The Scene panel displays the name of the instance, next to it a folder icon that shows it is an instanced scene, and then available script for it. If you right-click on the folder icon, the Show Children option will display its child nodes directly in the scene tree.
We are now done with instantiation. It really seems like we have done a copy-paste, but using this method, any changes made to the original bat or obstacle scenes will be applied to instances. In term of team management it helps everyone work on its part at their own rhythm, without having to worry about other contributors. On the other hand, it is still important to verify that the main scene is working well after deep changes. In this case, refer to game design documents or scene graph to know which parts are affected.
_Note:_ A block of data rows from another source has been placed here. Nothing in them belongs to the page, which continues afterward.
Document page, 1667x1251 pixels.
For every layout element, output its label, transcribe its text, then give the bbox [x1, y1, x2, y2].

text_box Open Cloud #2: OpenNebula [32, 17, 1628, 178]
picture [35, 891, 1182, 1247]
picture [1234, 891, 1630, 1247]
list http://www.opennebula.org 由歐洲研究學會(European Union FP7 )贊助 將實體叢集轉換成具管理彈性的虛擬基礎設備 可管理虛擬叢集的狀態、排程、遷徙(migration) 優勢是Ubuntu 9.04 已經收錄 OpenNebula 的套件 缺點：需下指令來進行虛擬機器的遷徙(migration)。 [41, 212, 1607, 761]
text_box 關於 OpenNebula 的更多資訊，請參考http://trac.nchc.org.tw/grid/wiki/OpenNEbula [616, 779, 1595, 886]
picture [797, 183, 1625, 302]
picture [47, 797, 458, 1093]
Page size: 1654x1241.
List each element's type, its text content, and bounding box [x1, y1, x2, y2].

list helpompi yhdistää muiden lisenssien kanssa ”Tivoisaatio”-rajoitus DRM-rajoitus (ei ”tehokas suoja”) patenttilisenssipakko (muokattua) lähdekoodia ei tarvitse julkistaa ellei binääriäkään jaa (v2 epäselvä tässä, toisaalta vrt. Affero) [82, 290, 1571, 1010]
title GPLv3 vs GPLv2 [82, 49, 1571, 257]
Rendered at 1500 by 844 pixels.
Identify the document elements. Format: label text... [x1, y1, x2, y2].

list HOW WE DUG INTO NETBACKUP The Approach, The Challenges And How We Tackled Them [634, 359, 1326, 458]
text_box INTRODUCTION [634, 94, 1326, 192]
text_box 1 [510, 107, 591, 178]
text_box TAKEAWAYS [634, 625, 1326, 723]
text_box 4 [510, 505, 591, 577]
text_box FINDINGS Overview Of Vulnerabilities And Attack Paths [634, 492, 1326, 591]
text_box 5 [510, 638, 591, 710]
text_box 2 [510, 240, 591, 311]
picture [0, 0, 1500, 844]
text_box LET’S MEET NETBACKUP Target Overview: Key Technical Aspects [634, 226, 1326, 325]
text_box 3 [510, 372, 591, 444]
The main scene instances everything together, and in this example serves as the main title screen. The main scene will also receive input and notify every element of events that happen during the game (collision between objects, game was reset, etc.). There are many methods to structure your game and the communication between your game elements. Objects can send messages to each other (through method calls or other type of messaging), or they can all send events to a main scene. They can also broadcast their events through signals, that objects connect to, or sending messages to groups. It's up to you to decide, but keep in mind that level designers will want as much freedom as possible to instance objects around the level.
In our example scene, there are two animations: game_over and game_reset. These can be used to display/hide a title screen, or show messages to the user. (See chapter Animations to know more about animation factory.)
There is also a parameter that controls how often the obstacle scene spawns, called spawn_distance, which is the distance in pixels between two spawned obstacles.
Finally we will add a ParallaxBackground node (with 1:1 scaling).
- Add a ParallaxLayer child node.
- Set the
Motion > Mirroring property to the size of your sprite.
- Add a Sprite child node.
- Set the Texture property to your background image.